RECORDED DATA ->
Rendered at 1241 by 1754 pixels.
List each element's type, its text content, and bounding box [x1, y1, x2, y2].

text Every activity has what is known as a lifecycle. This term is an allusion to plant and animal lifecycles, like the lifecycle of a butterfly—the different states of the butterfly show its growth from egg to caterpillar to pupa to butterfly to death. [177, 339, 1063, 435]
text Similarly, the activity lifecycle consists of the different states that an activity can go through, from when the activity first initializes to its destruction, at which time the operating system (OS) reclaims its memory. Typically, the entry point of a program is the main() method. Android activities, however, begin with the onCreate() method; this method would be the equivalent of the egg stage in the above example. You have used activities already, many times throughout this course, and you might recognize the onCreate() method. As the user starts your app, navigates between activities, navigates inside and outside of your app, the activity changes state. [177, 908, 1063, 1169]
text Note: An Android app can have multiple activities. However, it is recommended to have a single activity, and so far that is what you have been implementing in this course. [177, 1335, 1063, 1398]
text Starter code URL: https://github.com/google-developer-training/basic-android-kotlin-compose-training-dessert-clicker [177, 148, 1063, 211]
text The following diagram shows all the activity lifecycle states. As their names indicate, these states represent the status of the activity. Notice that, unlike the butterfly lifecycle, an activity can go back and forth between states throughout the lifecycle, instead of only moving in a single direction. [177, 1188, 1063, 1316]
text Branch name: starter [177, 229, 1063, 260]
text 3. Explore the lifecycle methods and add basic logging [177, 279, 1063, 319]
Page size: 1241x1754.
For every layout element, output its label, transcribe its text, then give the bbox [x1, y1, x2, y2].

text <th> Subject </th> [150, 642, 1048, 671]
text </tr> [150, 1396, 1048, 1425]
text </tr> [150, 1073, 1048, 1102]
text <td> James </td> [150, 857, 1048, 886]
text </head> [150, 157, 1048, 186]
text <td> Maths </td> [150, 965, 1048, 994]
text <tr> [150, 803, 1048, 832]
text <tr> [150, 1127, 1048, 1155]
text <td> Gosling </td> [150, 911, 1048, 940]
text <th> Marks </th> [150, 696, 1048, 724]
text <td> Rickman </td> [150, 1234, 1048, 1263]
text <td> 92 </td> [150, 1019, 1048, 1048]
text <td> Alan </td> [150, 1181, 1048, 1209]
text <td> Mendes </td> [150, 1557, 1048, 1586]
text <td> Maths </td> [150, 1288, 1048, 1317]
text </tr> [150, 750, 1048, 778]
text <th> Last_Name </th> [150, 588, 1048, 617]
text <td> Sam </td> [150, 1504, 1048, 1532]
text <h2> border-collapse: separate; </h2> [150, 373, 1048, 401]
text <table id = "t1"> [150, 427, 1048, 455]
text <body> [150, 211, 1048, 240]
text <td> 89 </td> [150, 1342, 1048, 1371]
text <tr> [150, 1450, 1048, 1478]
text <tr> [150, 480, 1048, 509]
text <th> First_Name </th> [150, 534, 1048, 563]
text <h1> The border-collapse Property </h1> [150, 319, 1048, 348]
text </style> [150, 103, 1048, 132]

WHAT TO WORK ON -> Rewrite all of the entries above, changing every "Maths" to "Physics" and leaving everything else unchanged.

RESPONSE ->
Rendered at 1241 by 1754 pixels.
List each element's type, its text content, and bounding box [x1, y1, x2, y2].

text Every activity has what is known as a lifecycle. This term is an allusion to plant and animal lifecycles, like the lifecycle of a butterfly—the different states of the butterfly show its growth from egg to caterpillar to pupa to butterfly to death. [177, 339, 1063, 435]
text Similarly, the activity lifecycle consists of the different states that an activity can go through, from when the activity first initializes to its destruction, at which time the operating system (OS) reclaims its memory. Typically, the entry point of a program is the main() method. Android activities, however, begin with the onCreate() method; this method would be the equivalent of the egg stage in the above example. You have used activities already, many times throughout this course, and you might recognize the onCreate() method. As the user starts your app, navigates between activities, navigates inside and outside of your app, the activity changes state. [177, 908, 1063, 1169]
text Note: An Android app can have multiple activities. However, it is recommended to have a single activity, and so far that is what you have been implementing in this course. [177, 1335, 1063, 1398]
text Starter code URL: https://github.com/google-developer-training/basic-android-kotlin-compose-training-dessert-clicker [177, 148, 1063, 211]
text The following diagram shows all the activity lifecycle states. As their names indicate, these states represent the status of the activity. Notice that, unlike the butterfly lifecycle, an activity can go back and forth between states throughout the lifecycle, instead of only moving in a single direction. [177, 1188, 1063, 1316]
text Branch name: starter [177, 229, 1063, 260]
text 3. Explore the lifecycle methods and add basic logging [177, 279, 1063, 319]
Page size: 1241x1754.
For every layout element, output its label, transcribe its text, then give the bbox [x1, y1, x2, y2].

text <th> Subject </th> [150, 642, 1048, 671]
text </tr> [150, 1396, 1048, 1425]
text </tr> [150, 1073, 1048, 1102]
text <td> James </td> [150, 857, 1048, 886]
text </head> [150, 157, 1048, 186]
text <td> Physics </td> [150, 965, 1048, 994]
text <tr> [150, 803, 1048, 832]
text <tr> [150, 1127, 1048, 1155]
text <td> Gosling </td> [150, 911, 1048, 940]
text <th> Marks </th> [150, 696, 1048, 724]
text <td> Rickman </td> [150, 1234, 1048, 1263]
text <td> 92 </td> [150, 1019, 1048, 1048]
text <td> Alan </td> [150, 1181, 1048, 1209]
text <td> Mendes </td> [150, 1557, 1048, 1586]
text <td> Physics </td> [150, 1288, 1048, 1317]
text </tr> [150, 750, 1048, 778]
text <th> Last_Name </th> [150, 588, 1048, 617]
text <td> Sam </td> [150, 1504, 1048, 1532]
text <h2> border-collapse: separate; </h2> [150, 373, 1048, 401]
text <table id = "t1"> [150, 427, 1048, 455]
text <body> [150, 211, 1048, 240]
text <td> 89 </td> [150, 1342, 1048, 1371]
text <tr> [150, 1450, 1048, 1478]
text <tr> [150, 480, 1048, 509]
text <th> First_Name </th> [150, 534, 1048, 563]
text <h1> The border-collapse Property </h1> [150, 319, 1048, 348]
text </style> [150, 103, 1048, 132]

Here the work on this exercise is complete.